3/28/13

Goddess of the Week: Eostre

Tania wants a goddess for a glorious Spring. We must give her Eostre, the English (albeit originally German) goddess of spring and rebirth.

Eostre/Easter. Easter/Eostre.

Notice any similaries?

That's because the word Easter comes from Eostre, and we have Eostre to thank for all the fun stuff about Easter.

Easter bunnies? Eostre used to be carried around by a giant hare.

Easter eggs? They were one of Eostre's symbols.

New life? That's what spring is about, baby: winter ends, which means death ends, and new life begins,  as marked by the sudden proliferation of cute little animals, especially birds and bunnies.

Chocolate? Not Eostre at all. The poor English had never even imagined a little Cadbury Egg when Eostre was doing her thing since Cacao is native to South America. But, as Eostre would be the first to say, out with the old and in with the new. So eat all the chocolate you want this Easter!

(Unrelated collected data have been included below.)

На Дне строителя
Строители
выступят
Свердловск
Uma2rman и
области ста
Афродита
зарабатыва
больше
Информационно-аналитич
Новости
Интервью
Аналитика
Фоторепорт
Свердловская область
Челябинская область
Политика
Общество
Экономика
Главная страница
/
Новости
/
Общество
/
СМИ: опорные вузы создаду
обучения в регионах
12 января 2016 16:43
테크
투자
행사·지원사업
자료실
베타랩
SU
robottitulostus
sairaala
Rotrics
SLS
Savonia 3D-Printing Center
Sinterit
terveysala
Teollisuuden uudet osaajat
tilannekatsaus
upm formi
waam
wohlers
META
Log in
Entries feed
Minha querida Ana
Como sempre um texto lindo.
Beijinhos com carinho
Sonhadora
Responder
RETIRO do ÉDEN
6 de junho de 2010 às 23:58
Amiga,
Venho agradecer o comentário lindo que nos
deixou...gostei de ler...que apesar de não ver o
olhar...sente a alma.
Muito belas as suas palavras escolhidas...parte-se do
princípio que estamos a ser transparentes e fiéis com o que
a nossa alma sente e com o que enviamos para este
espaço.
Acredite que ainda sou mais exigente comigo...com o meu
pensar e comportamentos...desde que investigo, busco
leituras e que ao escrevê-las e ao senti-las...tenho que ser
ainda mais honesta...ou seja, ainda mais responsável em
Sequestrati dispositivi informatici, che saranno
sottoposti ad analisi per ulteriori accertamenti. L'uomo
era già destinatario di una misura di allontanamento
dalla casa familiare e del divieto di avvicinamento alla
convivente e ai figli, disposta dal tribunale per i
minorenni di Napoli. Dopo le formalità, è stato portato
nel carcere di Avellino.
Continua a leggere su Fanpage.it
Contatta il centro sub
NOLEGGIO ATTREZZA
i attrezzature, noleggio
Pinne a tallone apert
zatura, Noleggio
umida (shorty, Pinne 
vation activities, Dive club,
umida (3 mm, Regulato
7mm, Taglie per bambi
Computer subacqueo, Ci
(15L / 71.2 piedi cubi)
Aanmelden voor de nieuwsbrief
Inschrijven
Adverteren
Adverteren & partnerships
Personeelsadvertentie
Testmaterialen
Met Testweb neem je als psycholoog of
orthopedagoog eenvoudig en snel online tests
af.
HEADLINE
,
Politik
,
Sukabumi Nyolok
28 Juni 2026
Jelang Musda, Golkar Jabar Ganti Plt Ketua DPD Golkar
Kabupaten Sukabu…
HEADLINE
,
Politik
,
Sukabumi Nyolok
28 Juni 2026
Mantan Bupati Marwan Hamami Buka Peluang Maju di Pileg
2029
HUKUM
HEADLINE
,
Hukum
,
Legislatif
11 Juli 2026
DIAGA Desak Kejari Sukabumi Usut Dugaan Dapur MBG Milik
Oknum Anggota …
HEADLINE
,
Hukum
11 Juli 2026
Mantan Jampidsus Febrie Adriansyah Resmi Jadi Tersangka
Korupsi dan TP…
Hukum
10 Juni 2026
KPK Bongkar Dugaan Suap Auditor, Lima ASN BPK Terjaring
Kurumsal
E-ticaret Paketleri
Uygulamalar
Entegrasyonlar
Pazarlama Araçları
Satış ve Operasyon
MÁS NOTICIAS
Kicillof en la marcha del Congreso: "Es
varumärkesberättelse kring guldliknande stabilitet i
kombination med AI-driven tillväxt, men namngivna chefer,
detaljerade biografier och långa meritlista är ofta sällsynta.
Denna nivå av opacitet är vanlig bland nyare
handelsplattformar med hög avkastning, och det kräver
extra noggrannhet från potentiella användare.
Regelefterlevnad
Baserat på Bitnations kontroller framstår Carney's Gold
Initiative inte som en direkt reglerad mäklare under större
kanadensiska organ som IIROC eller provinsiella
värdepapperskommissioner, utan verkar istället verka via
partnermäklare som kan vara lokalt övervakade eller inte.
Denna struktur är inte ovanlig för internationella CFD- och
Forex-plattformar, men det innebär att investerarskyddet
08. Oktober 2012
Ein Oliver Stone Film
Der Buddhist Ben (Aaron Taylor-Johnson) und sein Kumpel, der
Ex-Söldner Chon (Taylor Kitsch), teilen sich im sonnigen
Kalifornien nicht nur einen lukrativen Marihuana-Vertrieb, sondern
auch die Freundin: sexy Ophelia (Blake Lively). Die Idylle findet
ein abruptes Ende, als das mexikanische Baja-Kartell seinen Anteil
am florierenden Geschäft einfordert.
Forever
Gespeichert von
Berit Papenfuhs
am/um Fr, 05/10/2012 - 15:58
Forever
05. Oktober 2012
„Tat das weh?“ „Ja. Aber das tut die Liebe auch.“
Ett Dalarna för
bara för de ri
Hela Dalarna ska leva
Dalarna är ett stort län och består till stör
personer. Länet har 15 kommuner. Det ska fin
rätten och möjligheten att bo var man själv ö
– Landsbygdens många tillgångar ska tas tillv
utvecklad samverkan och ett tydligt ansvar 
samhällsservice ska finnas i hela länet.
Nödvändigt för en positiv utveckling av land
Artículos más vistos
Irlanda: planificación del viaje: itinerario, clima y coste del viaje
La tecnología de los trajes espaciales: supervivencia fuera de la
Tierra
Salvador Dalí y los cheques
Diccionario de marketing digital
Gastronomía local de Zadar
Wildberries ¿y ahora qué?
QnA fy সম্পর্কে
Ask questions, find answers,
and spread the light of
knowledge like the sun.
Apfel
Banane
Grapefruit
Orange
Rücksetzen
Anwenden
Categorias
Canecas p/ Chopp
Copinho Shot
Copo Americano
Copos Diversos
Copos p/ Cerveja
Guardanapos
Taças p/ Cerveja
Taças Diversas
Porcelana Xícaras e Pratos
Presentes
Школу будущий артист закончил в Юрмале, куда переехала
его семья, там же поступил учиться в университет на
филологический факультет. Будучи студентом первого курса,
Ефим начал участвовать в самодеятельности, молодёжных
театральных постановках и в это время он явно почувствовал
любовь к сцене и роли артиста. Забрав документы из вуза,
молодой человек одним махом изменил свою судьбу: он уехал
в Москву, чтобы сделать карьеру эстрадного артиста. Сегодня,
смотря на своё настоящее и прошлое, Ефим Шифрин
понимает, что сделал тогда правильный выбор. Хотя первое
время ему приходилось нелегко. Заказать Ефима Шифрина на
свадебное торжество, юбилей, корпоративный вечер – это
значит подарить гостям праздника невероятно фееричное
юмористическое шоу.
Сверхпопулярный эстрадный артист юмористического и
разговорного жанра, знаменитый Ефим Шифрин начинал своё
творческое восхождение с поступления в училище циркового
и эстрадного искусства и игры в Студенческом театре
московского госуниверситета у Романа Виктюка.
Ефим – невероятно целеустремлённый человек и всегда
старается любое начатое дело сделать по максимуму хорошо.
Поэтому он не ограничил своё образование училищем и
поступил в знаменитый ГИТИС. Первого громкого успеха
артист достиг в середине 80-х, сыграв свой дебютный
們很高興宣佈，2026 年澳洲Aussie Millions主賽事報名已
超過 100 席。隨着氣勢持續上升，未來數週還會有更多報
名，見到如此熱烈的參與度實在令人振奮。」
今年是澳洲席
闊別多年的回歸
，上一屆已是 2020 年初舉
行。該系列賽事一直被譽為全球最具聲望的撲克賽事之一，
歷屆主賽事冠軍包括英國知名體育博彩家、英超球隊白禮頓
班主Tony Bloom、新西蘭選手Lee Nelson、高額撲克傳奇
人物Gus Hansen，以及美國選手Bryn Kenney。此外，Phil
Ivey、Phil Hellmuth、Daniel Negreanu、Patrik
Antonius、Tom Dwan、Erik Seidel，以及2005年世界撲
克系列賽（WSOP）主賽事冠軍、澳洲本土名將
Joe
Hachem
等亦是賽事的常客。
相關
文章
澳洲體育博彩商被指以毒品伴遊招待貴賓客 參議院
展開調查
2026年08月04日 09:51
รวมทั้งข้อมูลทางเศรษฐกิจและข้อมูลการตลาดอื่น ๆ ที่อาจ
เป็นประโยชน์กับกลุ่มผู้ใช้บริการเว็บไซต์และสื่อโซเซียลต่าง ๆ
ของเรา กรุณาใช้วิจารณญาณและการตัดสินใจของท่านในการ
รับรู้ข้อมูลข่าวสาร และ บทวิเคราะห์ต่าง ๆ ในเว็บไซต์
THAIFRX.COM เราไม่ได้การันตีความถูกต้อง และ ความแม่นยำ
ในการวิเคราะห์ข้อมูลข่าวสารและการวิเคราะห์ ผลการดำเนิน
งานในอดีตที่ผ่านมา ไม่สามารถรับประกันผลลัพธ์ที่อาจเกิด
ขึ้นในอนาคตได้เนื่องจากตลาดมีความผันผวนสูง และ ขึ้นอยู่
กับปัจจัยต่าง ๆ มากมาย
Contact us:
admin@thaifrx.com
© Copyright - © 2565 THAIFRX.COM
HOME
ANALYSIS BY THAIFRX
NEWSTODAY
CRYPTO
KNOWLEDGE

But just don't read this.  It will spoil the whole thing.

17 comments:

Pasadena Adjacent said...

probably where the term estrogen comes from

Star said...

Happy Eostre!

Alison said...

I'm thinking my UK friends would love a visit from Eostre right now! Happy Easter , Margaret!
Alison xx

Daisy said...

Happy Spring! Happy Easter! Happy Chocolate!

Cafe Pasadena said...

And where does the word Chocolate come from? I look 4ward to that article from you.

Olga said...

I have often seen signs/bumper stickers urging us to "keep Christ in Christmas." This is the first year I have seen a lawn sign urging us to "keep Christ in Easter." Obviously not everyone is a student of etymology.

altadenahiker said...

Happy Easter to you and your husband and the battling queens.

Petrea Burchard said...

Hee hee, Olga!

Happy Eostre, everyone.

Adele said...

Interesting, Margaret... and talk about spoiling things! I heard Michael Moss on NPR last week, and bought the book. Guess I'd better read it now. I will wait until after I celebrate with Eostre.

TheChieftess said...

I believe it was Mary See who brought the chocolate to Easter...at least my Easter!!! Love those See's chocolate Easter eggs!!!

Addey said...

I could use some of Eostre's blessings right now. Not just to banish the cold and damp weather we've been beaten down by recently, but because I have to make my own new beginning again... Yup, got laid off Tuesday and while Eostre may help with the beginning part, I could use a goddess to help with the "finding of meaningful, or at least decently paying, work....". Happy Easter and may the new season bring you many blessings.

Shell Sherree said...

Thank you for reminding me as to how bunnies and eggs fit with Easter ~ I'll probably forget by next Easter, so please feel free to repost this then. Happy Easter, Margaret!

Ms M said...

Interesting to learn about Eostre and how she became enveloped in Easter.
A very happy Easter to you and yours, Margaret!

Susan Campisi said...

You could write a book filled with goddesses called the "Real History of the World." Thank you for teaching me about Eostre. As a lapsed Catholic, I find her fascinating. Happy Eostre!

Ann Erdman said...

I love that it took a woman to generate the rites of spring!

Margaret said...

Oh,Addey! I will get you a goddess. This week for sure!

Anonymous said...

The only things we know about Eostre was a short paragraph written by Bede in De Temporum Ratione:

"Eosturmonath has a name which is now translated "Paschal month", and which was once called after a goddess of theirs named Eostre, in whose honour feasts were celebrated in that month. Now they designate that Paschal season by her name, calling the joys of the new rite by the time-honoured name of the old observance."

That is the only contemporary writing about Eostre and everything else including riding about on hares etc is speculation or invention.
Evidence for a germanicised goddess of the spring called Ostara dates back no further than Jacob Grimm, the fairy story bloke.